The blocks make place value physical: 263 isn't an abstract string of three digits, it's 2 flats, 6 rods, 3 cubes. Add or take away blocks and the number changes accordingly.
Building any number
To represent the number 347, grab 3 hundreds, 4 tens and 7 ones. To get from 347 to 348, add one more ones-cube. To get from 347 to 357, add one more tens-rod. To get from 347 to 447, add one more hundreds-flat. The blocks make those moves feel as small as they really are.
Why this matters later
The trade game
A key idea: 10 ones = 1 ten and 10 tens = 1 hundred. The blocks let you "trade" between sizes:
- 13 ones → trade 10 of them for one rod → 1 ten + 3 ones. Same total: 13.
- 16 tens → trade 10 of them for one flat → 1 hundred + 6 tens. Same total: 160.
That trade is the heart of "carrying" in addition. Try it: add 17 + 8 with the blocks. You'll have 1 ten and 15 ones.

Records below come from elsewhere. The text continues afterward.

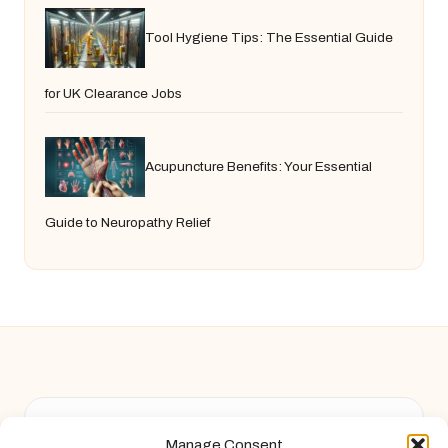
Tool Hygiene Tips: The Essential Guide
for UK Clearance Jobs
Acupuncture Benefits: Your Essential
Guide to Neuropathy Relief
Chandelier Jack in United Kingdom by
Chandelier Jack
Manage Consent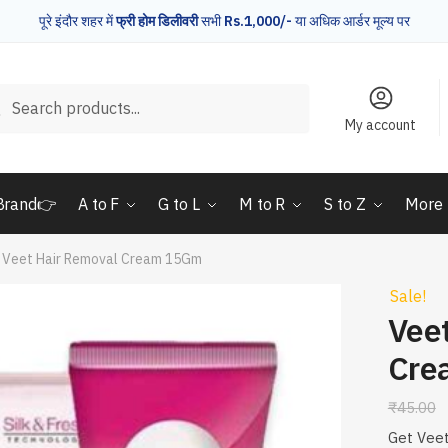
पूरे इंदौर शहर में
फ्री होम डिलीवरी
सभी
Rs.1,000/-
या अधिक आर्डर मूल्य पर
rch
Search
My account
Brand👉
A to F
G to L
M to R
S to Z
More
Veet Hair Removal Cream 15Gm
Sale!
Vee
Cre
₹
45.00
Get Veet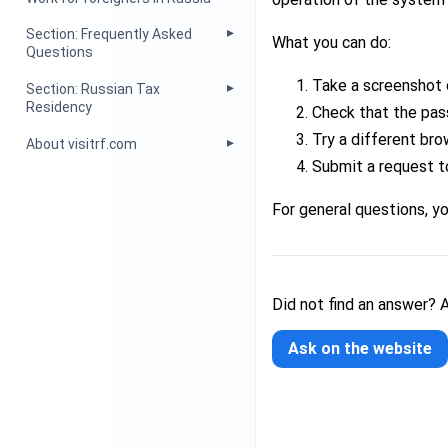
Section: Frequently Asked
What you can do:
Questions
Take a screenshot 
Section: Russian Tax
Residency
Check that the pas
Try a different bro
About visitrf.com
Submit a request t
For general questions, y
Did not find an answer? 
Ask on the website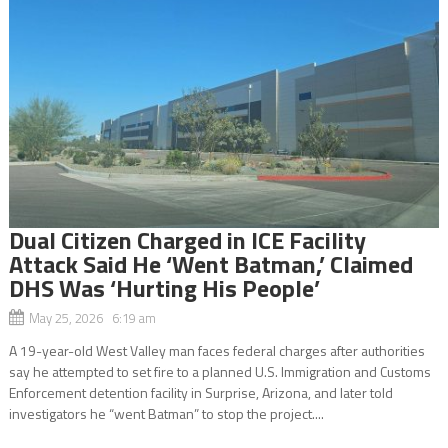
Dual Citizen Charged in ICE Facility
Attack Said He ‘Went Batman,’ Claimed
DHS Was ‘Hurting His People’
May 25, 2026 6:19 am
A 19-year-old West Valley man faces federal charges after authorities
say he attempted to set fire to a planned U.S. Immigration and Customs
Enforcement detention facility in Surprise, Arizona, and later told
investigators he “went Batman” to stop the project....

Trade 10 ones for a ten — now you have 2 tens and 5 ones, which is 25.
Try it
- Build the number 105 with the blocks. How many of each kind do you need?

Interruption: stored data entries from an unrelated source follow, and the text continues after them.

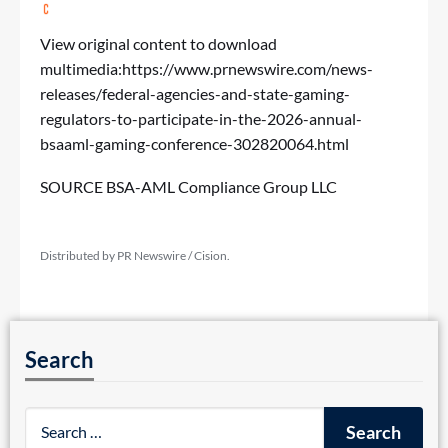
View original content to download
multimedia:
https://www.prnewswire.com/news-
releases/federal-agencies-and-state-gaming-
regulators-to-participate-in-the-2026-annual-
bsaaml-gaming-conference-302820064.html
SOURCE BSA-AML Compliance Group LLC
Distributed by PR Newswire / Cision.
Search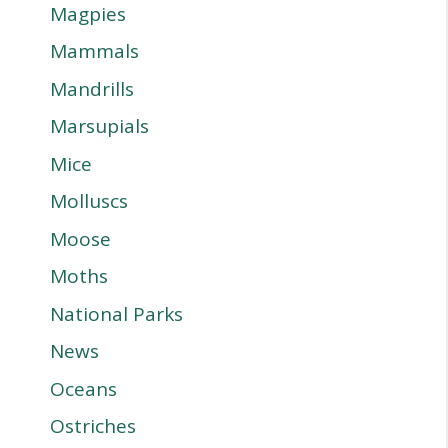
Magpies
Mammals
Mandrills
Marsupials
Mice
Molluscs
Moose
Moths
National Parks
News
Oceans
Ostriches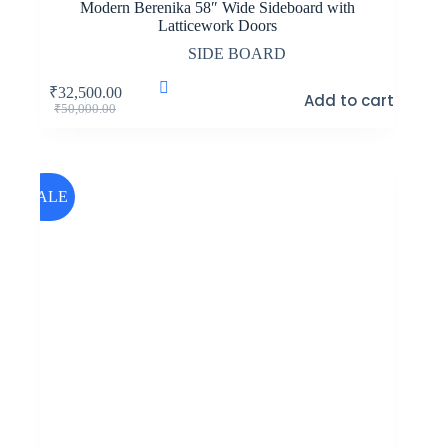
Modern Berenika 58″ Wide Sideboard with
Latticework Doors
SIDE BOARD
₹
32,500.00
Add to cart
Original
Current
₹
50,000.00
price
price
was:
is:
₹50,000.00.
₹32,500.00.
SALE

- Build 99. Now add one — what trade do you have to make?
- If you have 4 flats, 12 rods, and 8 cubes, what number is that?
- The number 200 needs how many blocks (minimum)?
Answers: 1) 1 flat, 0 rods, 5 cubes. 2) 1 ten swaps for 10 ones, so you'd need to add a ten then trade 10 ones for a ten then 10 tens for a flat — ending at 1 flat, 0 rods, 0 cubes. 3) 12 rods = 1 flat + 2 rods, so 4 + 1 = 5 flats, 2 rods, 8 cubes = 528. 4) 2 flats.